I took their advice leading into the following long run: I ate more lean protein, I incorporated complex carbs back into my diet, and I didn’t restrict my eating on the weekends (when I do my long run). Still, nearly 24 hours later I found myself in a lesser version of the same discomfort: generalized pain, extreme exhaustion, and really grumpy.
This time, I decided to take the advice of a friend who has a background in nutrition. She suggested that I look into iron supplements. Hmm, I thought. This sounded like she was onto something.
The following week, before my long run, I made a trip to Whole Foods and got some advice from the purple haired hippie girl in the supplements section. She located a “blood builder” iron supplement and a workout-repair-vegan-hippie-powder-mix that tastes like a vanilla chai. I’m still on the fence about the vegan voodoo, but the blood builder may have been the difference maker.

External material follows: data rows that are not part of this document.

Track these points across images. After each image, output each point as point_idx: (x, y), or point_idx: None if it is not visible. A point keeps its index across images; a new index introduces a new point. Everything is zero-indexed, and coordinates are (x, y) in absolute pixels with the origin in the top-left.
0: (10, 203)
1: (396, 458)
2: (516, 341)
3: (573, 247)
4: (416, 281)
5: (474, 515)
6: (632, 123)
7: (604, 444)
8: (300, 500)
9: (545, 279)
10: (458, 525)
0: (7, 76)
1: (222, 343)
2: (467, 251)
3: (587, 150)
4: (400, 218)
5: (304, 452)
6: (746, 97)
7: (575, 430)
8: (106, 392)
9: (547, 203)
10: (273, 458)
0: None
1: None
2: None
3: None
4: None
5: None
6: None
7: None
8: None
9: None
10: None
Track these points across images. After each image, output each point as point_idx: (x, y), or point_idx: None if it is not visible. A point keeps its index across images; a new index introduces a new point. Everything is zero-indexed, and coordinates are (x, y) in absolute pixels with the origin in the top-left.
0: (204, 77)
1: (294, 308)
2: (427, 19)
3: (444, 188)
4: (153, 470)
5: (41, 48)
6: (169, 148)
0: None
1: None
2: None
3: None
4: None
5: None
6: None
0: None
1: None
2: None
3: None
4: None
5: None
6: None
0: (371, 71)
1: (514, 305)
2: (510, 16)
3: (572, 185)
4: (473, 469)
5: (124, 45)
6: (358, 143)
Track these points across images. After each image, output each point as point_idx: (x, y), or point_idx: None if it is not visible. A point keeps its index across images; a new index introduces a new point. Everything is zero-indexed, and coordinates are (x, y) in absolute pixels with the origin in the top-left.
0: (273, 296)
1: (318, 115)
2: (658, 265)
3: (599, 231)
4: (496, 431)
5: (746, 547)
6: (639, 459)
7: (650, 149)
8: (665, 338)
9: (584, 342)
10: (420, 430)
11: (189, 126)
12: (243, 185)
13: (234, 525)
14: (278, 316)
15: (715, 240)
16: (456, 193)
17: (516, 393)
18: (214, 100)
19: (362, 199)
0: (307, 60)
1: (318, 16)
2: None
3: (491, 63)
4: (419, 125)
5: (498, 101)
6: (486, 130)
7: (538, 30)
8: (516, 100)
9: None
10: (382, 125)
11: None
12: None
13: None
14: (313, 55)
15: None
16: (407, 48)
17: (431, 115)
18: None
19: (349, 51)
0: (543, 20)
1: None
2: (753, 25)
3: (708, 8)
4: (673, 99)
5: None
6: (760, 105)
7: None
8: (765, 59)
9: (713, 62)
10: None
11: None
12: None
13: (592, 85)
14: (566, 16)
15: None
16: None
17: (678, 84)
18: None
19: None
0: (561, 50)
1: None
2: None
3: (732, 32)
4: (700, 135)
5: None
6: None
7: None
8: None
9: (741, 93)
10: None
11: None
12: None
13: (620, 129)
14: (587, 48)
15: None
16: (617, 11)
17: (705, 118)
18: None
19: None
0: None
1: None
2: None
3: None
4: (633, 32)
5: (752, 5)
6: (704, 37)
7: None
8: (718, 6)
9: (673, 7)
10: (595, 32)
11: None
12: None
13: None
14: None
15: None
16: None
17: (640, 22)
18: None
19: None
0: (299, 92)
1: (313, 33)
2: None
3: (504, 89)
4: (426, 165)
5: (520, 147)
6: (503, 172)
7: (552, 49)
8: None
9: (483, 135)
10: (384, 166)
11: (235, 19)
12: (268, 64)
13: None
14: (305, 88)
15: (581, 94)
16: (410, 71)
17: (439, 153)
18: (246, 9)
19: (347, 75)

I took the supplement after the meal following my long run and I’m happy to report that I didn’t have the same draining feeling that I had previously experienced. But there are other conditions that still need to be addressed. And for the sake of saving further complaints, I’ll end by saying that I decided it was time to set up an appointment with my doctor.
Basically I need someone to tell me it’s okay for me to push hard for personal growth and change.
Truthfully, I think I’m physically fine and I think that my body response is just a sign of age or the time of year or some other environmental factor. But I have to ask the question. And I have to consult with a professional before I self-diagnose a list of ailments that aren’t real. And I have to get advice from someone who knows what they’re talking about. And that’s what my smart, healthy, conscientious friends are saying. And I’m inclined to believe them.
So that’s it, friends. What started out as a weight loss fitness challenge has transitioned to a self-care, super health conscious self-exploration to address possible underlying conditions. Who knows where it will lead, but I’m hopeful. And I’m happy that I have the presence of mind and body awareness I need to get through this challenge without injury and with focus and priority given to self-care.